> [Given text]
-- begin --

Proving equality

anemone

MHB POTW Director
Staff member
Let $$\displaystyle a$$, $$\displaystyle b$$, $$\displaystyle c$$ and $$\displaystyle d$$ be positive real numbers such that
$$\displaystyle a^2+b^2+(a-b)^2=c^2+d^2+(c-d)^2$$.

Prove that
$$\displaystyle a^4+b^4+(a-b)^4=c^4+d^4+(c-d)^4$$.

tkhunny

Well-known member
MHB Math Helper

Square and Simplify both sides. You should get $$\displaystyle 4\cdot(a^{2}-ab+b^{2})^{2} = 4\cdot(c^{2}-cd+d^{2})^{2}$$

Divide that equation by -2. You'll just have to trust me on this.

Subtract the quartic equation above from the given quartic equation. See if anything looks familiar in the result.

MarkFL

Staff member

Square and Simplify both sides. You should get $$\displaystyle 4\cdot(a^{2}-ab+b^{2})^{2} = 4\cdot(c^{2}-cd+d^{2})^{2}$$

Divide that equation by -2. You'll just have to trust me on this.

Subtract the quartic equation above from the given quartic equation. See if anything looks familiar in the result.

-- end --

> [Set problem 1]
In the proving equality thread, what equation should squaring and simplifying both sides produce?
> [Set problem 2]
Please write the next part of the proving equality thread, picking up after its final post.

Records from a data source
-- begin --

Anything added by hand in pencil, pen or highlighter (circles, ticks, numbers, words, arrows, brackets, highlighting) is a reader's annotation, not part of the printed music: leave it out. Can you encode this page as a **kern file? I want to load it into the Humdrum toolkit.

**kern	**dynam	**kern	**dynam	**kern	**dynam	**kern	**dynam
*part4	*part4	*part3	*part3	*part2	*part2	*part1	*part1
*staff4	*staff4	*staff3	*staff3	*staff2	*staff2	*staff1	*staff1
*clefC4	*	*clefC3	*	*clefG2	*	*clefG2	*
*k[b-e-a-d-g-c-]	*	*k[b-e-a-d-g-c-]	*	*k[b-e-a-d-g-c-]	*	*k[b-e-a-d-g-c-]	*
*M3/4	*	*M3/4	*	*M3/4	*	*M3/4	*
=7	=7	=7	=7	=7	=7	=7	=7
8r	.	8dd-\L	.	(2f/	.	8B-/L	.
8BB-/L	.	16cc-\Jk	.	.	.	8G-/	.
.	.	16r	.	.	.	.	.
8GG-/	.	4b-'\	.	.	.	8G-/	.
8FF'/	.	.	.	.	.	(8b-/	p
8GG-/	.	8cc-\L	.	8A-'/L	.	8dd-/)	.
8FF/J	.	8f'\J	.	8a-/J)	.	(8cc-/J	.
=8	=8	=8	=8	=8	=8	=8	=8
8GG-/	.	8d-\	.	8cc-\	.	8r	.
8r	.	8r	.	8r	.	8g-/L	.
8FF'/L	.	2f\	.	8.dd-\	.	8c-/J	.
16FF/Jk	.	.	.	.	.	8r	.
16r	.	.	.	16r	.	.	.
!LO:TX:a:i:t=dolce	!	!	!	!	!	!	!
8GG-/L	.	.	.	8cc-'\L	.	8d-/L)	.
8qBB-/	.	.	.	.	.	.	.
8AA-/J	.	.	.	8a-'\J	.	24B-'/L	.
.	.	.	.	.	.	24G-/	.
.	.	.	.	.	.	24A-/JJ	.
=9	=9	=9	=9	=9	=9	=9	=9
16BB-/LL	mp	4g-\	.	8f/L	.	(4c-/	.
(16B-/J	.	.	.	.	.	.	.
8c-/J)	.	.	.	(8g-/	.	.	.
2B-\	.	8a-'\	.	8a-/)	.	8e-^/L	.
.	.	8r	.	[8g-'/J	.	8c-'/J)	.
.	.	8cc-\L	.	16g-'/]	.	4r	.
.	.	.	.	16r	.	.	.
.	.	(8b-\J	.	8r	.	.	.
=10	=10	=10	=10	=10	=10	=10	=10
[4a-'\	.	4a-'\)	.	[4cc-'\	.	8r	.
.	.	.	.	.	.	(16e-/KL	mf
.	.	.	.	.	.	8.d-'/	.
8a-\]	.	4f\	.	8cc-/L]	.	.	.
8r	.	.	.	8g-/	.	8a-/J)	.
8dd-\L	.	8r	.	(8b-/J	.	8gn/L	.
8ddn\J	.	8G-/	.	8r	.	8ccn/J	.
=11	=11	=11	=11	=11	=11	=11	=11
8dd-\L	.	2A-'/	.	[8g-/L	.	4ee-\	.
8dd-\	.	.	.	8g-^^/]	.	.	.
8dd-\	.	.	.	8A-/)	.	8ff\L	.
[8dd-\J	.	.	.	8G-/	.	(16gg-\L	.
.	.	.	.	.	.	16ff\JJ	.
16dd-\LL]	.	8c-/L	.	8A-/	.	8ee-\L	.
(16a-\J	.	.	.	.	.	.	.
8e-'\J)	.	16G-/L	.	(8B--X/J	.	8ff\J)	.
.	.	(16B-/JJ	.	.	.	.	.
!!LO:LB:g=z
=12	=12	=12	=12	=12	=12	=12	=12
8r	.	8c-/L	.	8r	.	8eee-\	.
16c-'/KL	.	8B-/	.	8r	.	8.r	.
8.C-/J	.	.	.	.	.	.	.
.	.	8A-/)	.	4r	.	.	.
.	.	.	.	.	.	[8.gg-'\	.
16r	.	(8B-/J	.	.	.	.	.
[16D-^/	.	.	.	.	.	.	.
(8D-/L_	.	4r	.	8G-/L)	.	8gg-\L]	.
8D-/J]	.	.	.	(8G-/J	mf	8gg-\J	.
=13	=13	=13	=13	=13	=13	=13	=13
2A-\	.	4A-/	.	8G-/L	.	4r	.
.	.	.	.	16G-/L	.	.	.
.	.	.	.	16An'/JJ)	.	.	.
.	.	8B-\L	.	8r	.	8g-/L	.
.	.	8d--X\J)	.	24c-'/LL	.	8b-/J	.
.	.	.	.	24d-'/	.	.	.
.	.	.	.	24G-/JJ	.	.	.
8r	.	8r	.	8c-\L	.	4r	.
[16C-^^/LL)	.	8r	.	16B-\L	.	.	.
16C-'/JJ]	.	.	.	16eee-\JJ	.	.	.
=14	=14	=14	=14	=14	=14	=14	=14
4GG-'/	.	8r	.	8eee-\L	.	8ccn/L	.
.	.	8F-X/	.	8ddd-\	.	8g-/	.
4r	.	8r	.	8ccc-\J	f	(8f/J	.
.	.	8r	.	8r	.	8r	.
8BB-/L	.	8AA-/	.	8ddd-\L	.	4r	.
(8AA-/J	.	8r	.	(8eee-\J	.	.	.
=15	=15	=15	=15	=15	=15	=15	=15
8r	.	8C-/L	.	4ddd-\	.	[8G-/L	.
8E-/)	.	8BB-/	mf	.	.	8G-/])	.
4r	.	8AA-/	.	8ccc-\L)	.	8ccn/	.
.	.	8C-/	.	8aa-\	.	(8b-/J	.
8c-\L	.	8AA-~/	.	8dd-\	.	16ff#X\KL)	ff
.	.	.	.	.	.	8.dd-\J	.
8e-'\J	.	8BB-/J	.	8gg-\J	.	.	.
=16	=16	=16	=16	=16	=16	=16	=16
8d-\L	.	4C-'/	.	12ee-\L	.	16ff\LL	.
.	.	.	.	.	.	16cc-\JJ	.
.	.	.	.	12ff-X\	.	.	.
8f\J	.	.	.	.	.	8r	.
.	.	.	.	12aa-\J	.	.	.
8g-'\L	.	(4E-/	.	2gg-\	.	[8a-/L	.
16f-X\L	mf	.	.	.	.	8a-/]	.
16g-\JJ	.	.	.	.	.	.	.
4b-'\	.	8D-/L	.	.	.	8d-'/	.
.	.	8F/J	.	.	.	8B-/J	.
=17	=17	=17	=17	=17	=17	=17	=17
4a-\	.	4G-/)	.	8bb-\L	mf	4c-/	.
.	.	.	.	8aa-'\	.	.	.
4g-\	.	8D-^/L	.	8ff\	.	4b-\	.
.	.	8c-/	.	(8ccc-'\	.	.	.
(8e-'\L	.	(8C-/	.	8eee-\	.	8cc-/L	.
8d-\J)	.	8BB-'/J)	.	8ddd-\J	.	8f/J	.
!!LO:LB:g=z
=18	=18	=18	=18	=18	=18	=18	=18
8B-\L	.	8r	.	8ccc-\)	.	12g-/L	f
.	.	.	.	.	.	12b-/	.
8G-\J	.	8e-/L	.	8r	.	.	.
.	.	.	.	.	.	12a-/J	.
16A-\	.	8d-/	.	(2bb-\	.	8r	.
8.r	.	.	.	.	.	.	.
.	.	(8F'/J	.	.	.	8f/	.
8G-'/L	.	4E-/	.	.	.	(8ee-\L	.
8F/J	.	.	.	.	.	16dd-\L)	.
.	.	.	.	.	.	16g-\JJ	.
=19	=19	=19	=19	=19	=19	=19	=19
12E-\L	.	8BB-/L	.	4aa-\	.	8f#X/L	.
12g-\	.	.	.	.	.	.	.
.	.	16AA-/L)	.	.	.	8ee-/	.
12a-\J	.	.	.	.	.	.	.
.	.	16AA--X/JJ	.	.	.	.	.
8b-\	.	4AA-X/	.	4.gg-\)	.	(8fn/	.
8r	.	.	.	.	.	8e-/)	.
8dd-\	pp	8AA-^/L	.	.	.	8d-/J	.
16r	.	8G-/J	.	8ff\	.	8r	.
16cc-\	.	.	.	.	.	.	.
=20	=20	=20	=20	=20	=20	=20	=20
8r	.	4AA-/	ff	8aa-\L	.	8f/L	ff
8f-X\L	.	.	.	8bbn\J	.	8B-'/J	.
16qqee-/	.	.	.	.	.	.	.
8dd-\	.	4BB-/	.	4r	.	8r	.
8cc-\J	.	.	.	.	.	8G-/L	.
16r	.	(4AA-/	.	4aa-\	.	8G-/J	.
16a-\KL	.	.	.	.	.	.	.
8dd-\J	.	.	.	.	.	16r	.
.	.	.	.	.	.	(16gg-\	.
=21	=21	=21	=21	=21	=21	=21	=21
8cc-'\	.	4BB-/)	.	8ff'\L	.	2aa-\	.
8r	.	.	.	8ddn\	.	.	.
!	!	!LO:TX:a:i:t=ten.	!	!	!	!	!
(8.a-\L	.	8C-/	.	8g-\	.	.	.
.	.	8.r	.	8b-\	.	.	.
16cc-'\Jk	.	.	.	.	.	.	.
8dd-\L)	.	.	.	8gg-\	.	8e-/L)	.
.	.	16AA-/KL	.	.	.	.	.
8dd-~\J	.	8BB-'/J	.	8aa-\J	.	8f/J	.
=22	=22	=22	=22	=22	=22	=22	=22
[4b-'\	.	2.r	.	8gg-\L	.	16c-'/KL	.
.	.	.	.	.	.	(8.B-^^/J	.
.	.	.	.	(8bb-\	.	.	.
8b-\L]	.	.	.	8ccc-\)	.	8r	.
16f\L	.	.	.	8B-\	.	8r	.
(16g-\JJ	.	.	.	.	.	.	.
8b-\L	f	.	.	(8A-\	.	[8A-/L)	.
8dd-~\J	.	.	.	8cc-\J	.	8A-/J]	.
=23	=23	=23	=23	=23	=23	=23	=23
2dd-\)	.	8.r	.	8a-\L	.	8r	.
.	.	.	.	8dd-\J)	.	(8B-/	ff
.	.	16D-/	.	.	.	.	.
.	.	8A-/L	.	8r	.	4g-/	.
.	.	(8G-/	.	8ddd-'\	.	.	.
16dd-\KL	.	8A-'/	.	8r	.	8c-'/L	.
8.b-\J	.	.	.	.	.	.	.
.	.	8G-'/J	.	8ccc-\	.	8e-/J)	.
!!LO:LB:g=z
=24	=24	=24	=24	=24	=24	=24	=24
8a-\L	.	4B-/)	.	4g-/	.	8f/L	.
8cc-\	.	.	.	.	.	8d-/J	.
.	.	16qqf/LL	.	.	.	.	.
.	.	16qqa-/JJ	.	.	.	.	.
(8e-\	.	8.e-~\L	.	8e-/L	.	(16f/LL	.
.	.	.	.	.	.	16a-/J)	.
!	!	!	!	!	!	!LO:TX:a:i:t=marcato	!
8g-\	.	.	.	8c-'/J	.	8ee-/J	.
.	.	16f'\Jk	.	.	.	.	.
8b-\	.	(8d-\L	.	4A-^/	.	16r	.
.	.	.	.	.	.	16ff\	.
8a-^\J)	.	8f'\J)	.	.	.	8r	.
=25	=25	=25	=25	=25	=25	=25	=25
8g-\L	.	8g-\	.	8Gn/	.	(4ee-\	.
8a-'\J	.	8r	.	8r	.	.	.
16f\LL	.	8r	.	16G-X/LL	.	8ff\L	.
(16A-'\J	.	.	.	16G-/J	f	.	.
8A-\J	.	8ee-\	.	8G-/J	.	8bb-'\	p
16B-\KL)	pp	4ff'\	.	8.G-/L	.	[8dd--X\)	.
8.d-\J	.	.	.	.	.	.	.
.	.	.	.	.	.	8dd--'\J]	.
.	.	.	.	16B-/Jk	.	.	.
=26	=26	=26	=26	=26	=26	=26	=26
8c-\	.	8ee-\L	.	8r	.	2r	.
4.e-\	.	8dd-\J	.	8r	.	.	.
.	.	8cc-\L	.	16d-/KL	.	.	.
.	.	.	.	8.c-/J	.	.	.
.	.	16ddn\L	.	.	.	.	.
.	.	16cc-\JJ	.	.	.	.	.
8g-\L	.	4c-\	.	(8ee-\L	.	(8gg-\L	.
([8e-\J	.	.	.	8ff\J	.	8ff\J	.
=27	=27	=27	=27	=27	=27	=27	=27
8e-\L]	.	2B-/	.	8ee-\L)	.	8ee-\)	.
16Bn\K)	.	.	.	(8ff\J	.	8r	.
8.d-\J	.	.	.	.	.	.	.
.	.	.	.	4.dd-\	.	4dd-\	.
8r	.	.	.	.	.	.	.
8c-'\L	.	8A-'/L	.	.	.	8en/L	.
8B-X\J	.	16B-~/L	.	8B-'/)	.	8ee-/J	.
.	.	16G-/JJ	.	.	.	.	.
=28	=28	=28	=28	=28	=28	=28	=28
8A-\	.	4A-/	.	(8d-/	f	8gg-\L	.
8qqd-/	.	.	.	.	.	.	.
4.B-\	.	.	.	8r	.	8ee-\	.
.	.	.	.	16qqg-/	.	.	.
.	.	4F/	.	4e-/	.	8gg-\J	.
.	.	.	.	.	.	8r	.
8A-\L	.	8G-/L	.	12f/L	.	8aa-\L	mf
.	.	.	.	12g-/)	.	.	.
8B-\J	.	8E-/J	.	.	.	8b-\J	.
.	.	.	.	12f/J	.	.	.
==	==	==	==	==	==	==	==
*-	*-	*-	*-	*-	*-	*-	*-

-- end --

> [Task answer 1]
$$\displaystyle 4\cdot(a^{2}-ab+b^{2})^{2} = 4\cdot(c^{2}-cd+d^{2})^{2}$$

> [Task answer 2]
Hello tkhunny,

Problems posted in this forum are meant as challenges to our members. The OP should already have a full and correct solution ready to post, and is looking to see if anyone else can solve it, and in the case that no one does after at least a week, will post their solution. If others do solve it, but use a different method, then the OP should post their solution as well so that we get multiple ways of attacking the problems.

So, unlike our other forums where we expect only hints and suggestions on how to proceed as given help, this forum is meant for full solutions to be posted, as stated in our guidelines:

edit: These guidelines were only recently posted, so it is understandable that not everyone has seen them yet.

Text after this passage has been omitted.